Al final, en los espacios de la plaza, en las
esceleras del Calvario, en los accesos laterales,
la gente.
No faltaron los
líderes de la oposición, muchos en realidad para
nombrarlos a todos, tratando de canalizar la
protesta de una muchedumbre que lejos de
amilanarse, al observar los primeros caídos,
comenzó a corear: '¡Chávez asesino, Chávez
asesino, Chávez tiene miedo!'. Pasadas las tres de
la tarde el fuego arreció y el combate se conentró
entre las esquinas de Marcos Parra y Solís. Allí
fue donde un grupo heroico de veinteañeros, con la
camisa a modo de gorro y sin ningún tipo de armas,
avanzaban en medio de la balacera y las nubes de
humo tóxico hacia los destacamentos de la Guardia,
con agilidad felina recogían las bombas que les
lanzaban y las devolvían con feroz puntería. Eran
los muchachos de Banderas Roja, cuyo arrojo
enardecía a muchos otros más y entonces los grupos
avanzaban desafiando el humo y los disparos de los
francotiradores de los círculos chavistas hasta
que alguno caía y vuelta atrás.
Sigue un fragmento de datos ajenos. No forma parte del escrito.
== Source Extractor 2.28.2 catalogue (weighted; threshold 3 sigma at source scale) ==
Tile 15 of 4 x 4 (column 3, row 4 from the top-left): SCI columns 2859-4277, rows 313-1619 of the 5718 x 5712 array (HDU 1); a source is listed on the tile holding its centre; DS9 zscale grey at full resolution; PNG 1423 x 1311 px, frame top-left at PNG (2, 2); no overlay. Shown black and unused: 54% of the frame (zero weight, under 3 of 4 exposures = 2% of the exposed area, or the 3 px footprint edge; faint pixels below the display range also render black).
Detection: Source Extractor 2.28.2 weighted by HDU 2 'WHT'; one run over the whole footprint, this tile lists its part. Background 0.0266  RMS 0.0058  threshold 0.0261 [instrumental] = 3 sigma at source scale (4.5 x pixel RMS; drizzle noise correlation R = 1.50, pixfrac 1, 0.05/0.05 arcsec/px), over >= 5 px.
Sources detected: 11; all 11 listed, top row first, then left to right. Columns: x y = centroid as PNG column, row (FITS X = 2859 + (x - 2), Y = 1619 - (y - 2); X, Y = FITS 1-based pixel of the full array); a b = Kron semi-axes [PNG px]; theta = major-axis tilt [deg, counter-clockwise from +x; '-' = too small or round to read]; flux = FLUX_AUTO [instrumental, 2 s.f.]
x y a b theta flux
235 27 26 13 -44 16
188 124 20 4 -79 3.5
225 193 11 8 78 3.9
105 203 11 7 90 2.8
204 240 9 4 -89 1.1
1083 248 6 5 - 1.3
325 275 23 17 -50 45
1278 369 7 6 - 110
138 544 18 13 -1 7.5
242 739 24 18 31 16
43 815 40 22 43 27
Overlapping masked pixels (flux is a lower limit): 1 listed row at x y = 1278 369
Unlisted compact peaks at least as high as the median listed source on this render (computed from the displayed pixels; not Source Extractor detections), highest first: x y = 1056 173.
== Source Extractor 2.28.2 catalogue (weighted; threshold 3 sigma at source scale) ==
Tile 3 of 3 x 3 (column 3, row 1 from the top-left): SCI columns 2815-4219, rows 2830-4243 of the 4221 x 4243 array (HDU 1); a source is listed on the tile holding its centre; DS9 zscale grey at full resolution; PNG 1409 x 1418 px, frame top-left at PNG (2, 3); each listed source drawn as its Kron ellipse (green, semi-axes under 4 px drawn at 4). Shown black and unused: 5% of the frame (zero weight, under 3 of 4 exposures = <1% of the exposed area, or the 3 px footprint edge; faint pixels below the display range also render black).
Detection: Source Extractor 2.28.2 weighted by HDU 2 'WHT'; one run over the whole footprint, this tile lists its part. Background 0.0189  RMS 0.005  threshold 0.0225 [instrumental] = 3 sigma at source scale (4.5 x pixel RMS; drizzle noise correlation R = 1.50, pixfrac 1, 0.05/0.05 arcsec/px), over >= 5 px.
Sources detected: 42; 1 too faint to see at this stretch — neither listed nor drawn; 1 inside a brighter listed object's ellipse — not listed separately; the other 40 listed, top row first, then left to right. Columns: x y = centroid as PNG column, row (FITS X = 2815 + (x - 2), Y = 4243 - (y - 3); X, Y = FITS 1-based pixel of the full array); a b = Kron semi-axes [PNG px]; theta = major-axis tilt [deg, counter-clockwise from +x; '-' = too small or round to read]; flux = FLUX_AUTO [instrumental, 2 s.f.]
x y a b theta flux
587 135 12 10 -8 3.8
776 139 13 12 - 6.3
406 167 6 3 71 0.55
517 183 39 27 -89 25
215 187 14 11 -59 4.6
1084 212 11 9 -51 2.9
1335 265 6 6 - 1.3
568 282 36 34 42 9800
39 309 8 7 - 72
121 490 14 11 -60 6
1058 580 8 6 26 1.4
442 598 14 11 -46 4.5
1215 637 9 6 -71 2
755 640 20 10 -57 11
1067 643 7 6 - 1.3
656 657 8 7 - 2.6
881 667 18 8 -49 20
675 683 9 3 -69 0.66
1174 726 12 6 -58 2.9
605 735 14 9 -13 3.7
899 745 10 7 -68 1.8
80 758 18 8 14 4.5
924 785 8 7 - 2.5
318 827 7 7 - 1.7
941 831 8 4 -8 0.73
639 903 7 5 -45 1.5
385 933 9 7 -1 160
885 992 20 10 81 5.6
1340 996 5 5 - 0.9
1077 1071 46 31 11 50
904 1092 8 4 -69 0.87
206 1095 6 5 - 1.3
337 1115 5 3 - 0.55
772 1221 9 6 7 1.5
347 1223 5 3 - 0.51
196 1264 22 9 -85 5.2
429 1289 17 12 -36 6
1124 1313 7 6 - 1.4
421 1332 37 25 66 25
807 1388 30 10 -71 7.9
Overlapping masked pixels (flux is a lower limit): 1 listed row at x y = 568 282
Cargaban el cuerpo
ensangrentado, gritaban pidiendo un médico,
clamaban que por favor no corrieran en medio de
toses y lágrimas, dejaban el herido en la
ambulancia y volvían a la pelea.
Hasta las cinco y media de la tarde,
cuando una arremetida salvaje y sostenida los hizo
correr en desbandada hacia la avenida Baralt,
dispersados, aunque no vencidos, para retirarse
por la avenida Lecuna gritando la arrechera en
contra de un Presidente que ha cerrado su paso por
el poder con una masacre. Ya se sabía, Chávez no
se iba sin saciar su odio visceral y su
resentimiento contra quienes, unos muertos y otros
vivos, han logrado lo que ya resulta e inminente:
su salida del poder y el rescate de la democracia.